How do you cooperate with WUR and other companies on campus?

As I said before, we worked with WBVR on COVID-19 and together with Wim van der Poel I travelled to Kenya with an invite from UNESCO to look at the possibility of using our BeeSense innovation in developing countries. We worked with WBVR during the experiment in COVID-19 in their highly secure labs in Lelystad.

We collaborate with PSG’s BioScience group in our work to develop our biochip in LumiNose and we also cooperate with PSG’sEntomology group. Their researcher gives us scientific support and feedback on working with bees.
So we benefit in many ways from the knowledge on Wageningen Campus. Wageningen is a perfect place for pioneers in research related to nature, insects and other life science topics.

Both for us and for WUR impact is important. For this reason, we consult the departments of Corporate Value Creation (CVC) and of Intellectual Property (IP). They care about impact; for them impact is valuable, and they help us to work in an appropriate manner within our sector.

"You have to think big to grow big, but the first steps must be small and steady!"

Are there things you miss on campus?

In the field of research I don’t miss anything. As a start-up we don’t have much budget. So, it would be great if WUR could provide start-ups like us with multifunctional lab facilities such as a plug-and-play lab. Start-ups could then benefit from lab equipment and facilities easily.

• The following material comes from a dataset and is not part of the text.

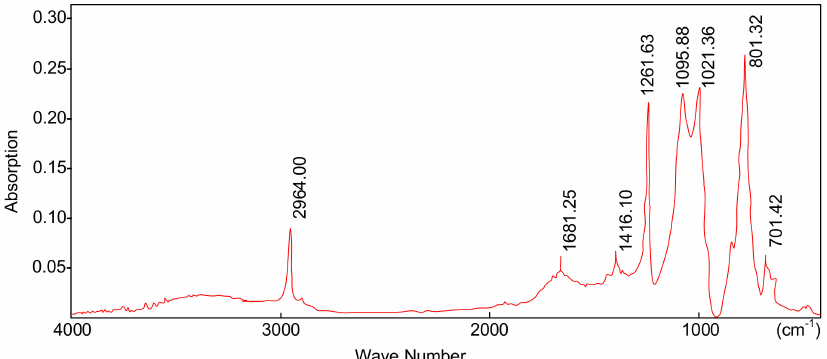
Figure 5. Infrared spectral analysis of solid substance.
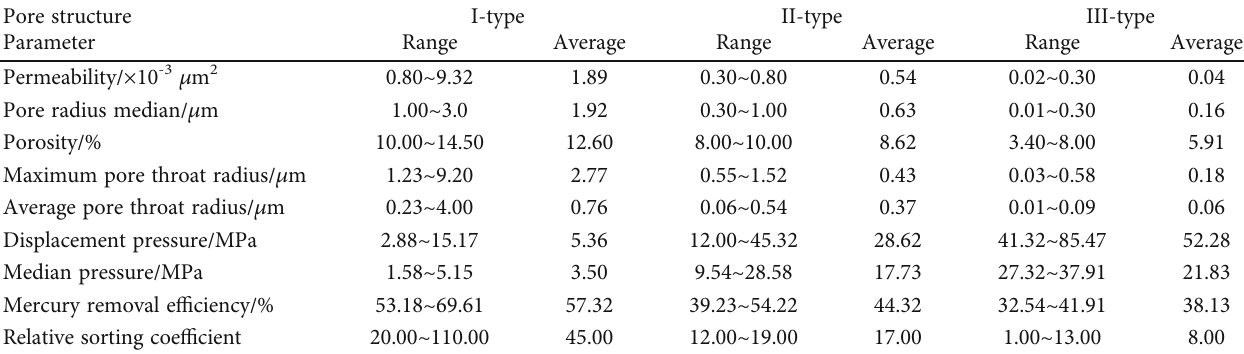
Table 4: Classi fi cation standards of micropore structure in tight oil reservoir. Pore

We also miss in-person interaction and meetings with other researchers on campus during the pandemic. We’ve got used to online contacts, but in face-to-face meetings there’s probably scope for a lot more comprehension, better understanding and cooperation.

How do you see the future of your company and on campus?

In five years we hope to be the pioneer in insect-inspired technologies. We hope to develop more technology based on biomimicry with more impact. I think it would be wise and useful to keep our headquarters in Wageningen. But in a few years, we hope to expand and we will probably start other activities with other universities in other countries. I’ve learned to think big and then to take the first steps small and steady. But to grow big, you first need a good product.